What concerns me most is the lack of access to my home servers. I’m a software consultant and access to my home network has thrown many a project a lifeline. It’s almost impossible to know your external ip address from a client’s site the night before if you’ve never been there. I remember a patch set that was submitted to gentoo linux a few years ago. It was an experimental change to the SSH daemon that allowed something called port knocking. The SSH server would appear to be down to the casual observer. When you wanted to connect you would reach out to your server on predefined ports in a predefined order. This communication called knocking is one way. You send the packets, and it appears they are discarded. However, if you used the right combination and order to knock, ssh would then start listening on port 22 and you could log in.
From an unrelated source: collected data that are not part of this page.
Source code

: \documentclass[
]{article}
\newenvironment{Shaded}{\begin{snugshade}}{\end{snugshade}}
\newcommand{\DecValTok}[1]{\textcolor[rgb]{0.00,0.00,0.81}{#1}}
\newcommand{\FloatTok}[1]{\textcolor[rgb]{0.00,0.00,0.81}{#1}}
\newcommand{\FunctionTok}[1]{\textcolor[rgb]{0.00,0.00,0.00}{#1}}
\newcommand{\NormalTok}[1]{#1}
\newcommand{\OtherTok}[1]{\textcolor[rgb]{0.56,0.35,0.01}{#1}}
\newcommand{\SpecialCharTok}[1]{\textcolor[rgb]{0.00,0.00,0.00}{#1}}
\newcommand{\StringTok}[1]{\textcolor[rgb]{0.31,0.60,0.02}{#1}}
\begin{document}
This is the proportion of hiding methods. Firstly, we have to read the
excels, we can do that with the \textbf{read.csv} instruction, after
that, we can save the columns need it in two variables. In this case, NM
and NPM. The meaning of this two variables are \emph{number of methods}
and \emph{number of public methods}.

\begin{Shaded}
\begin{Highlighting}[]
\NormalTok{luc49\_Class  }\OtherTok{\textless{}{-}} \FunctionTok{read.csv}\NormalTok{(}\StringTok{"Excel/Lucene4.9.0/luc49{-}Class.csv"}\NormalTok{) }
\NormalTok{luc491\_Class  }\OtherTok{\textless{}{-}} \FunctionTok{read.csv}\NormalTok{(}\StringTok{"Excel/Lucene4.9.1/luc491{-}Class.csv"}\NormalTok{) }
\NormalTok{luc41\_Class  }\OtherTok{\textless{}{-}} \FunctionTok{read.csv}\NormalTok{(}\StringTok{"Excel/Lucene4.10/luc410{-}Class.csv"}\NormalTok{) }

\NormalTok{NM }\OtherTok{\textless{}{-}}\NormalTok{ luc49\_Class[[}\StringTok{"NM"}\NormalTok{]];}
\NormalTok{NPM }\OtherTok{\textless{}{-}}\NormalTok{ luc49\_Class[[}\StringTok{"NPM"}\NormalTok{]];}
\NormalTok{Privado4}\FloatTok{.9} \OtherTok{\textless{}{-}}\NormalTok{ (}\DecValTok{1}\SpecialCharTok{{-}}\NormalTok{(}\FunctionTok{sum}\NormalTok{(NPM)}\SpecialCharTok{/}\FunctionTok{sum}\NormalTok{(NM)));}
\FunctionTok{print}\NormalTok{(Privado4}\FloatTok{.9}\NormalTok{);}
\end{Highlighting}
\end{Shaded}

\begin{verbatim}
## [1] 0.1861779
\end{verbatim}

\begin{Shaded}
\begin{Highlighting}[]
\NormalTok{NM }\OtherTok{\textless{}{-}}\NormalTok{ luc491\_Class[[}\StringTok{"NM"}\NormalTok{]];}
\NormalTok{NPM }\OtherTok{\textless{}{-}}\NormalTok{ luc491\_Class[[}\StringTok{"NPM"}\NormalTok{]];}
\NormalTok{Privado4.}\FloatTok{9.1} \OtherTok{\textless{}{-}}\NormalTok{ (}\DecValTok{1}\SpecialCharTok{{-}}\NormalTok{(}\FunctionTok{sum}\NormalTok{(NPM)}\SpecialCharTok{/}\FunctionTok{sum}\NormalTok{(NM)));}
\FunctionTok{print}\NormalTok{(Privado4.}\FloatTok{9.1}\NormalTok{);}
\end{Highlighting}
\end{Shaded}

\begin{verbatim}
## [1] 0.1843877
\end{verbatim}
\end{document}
The method mentioned above was a specialized case for SSH. in the intervening years a more general solution was created called knockd. This daemon will enable port knocking for any listening daemon.

The Setup

First make sure you have console access to the machine, or in the case of AWS, don’t save the rules until you are sure that they work so a reboot can get you back in. The easiest way for me to set this up was to SSH into the machine I wanted to configure. I installed knockd unconfigured and went through the pre-setup checklist. This included setting up ip tables to deny all incoming connections and allow established connections to be maintained. If your rules were correctly set then your ssh connection should still be active but no new ssh connections can be established. For example:

iptables -I INPUT -p tcp -s 0/0 --dport ssh -m state --state ESTABLISHED -j ACCEPT
iptables -A INPUT -s 0/0 -j DROP

If you are better at iptables foo than I am then you can set the default policy to deny instead of the deny all rule, its neater and I’ll go to it as soon as I clean up some strangeness in my existing iptables setup.

[options]
 logfile = /var/log/knockd.log
[openSSH]
 sequence = 7324,4566,7446,4324
 seq_timeout = 5
 command = /sbin/iptables -I INPUT 1 -s %IP% -p tcp --dport 22 -j ACCEPT
 tcpflags = syn
 cmd_timeout = 10
 stop_command = /sbin/iptables -D INPUT -s %IP% -p tcp --dport 22 -j ACCEPT
[closeSSH]
 sequence = 9999,3333,7123,6467
 seq_timeout = 5
 command = /sbin/iptables -D INPUT -s %IP% -p tcp --dport 22 -j ACCEPT
 tcpflags = syn

The above will open the ssh port from a specific ip address when you hit the ports 7324,4566,7446,4324 in order and hard close the connection when you hit ports 9999,3333,7123,6467. My only suggestion here is that you pick ports > 1024 and < 65K. After this start the knockd daemon.

Testing It

Tail the knockd log and now try to open up the ssh daemon port using nc as follows:

nc -z myserver.com 7324 4566 7446 4324

You should see the following in the log for the open:

[2014-12-28 15:57] myclientip: openSSH: Stage 1
[2014-12-28 15:57] myclientip: openSSH: Stage 2
[2014-12-28 15:57] myclientip: openSSH: Stage 3
[2014-12-28 15:57] myclientip: openSSH: Stage 4
[2014-12-28 15:57] myclientip: openSSH: OPEN SESAME
[2014-12-28 15:57] openSSH: running command: /sbin/iptables -I INPUT 1 -s myclientip -p tcp --dport 22 -j ACCEPT

You should see the following in the log for a manual close or a timeout:

[2014-12-28 15:46] myclientip: openSSH: command timeout
[2014-12-28 15:46] openSSH: running command: /sbin/iptables -D INPUT -s myclientip -p tcp --dport 22 -j ACCEPT

Make sure you see the timeout close the connection or check iptables every once in a while to ensure you aren’t leaving past ip’s open due to a misconfiguration.

Conclusion

I keep fail2ban running just in case, the number of strange ssh login attempts has dropped to 0. The technique, for now, is very effective. Eventually I’m sure I’ll need a new defense, but I’m hoping for the next three or four years I’m good.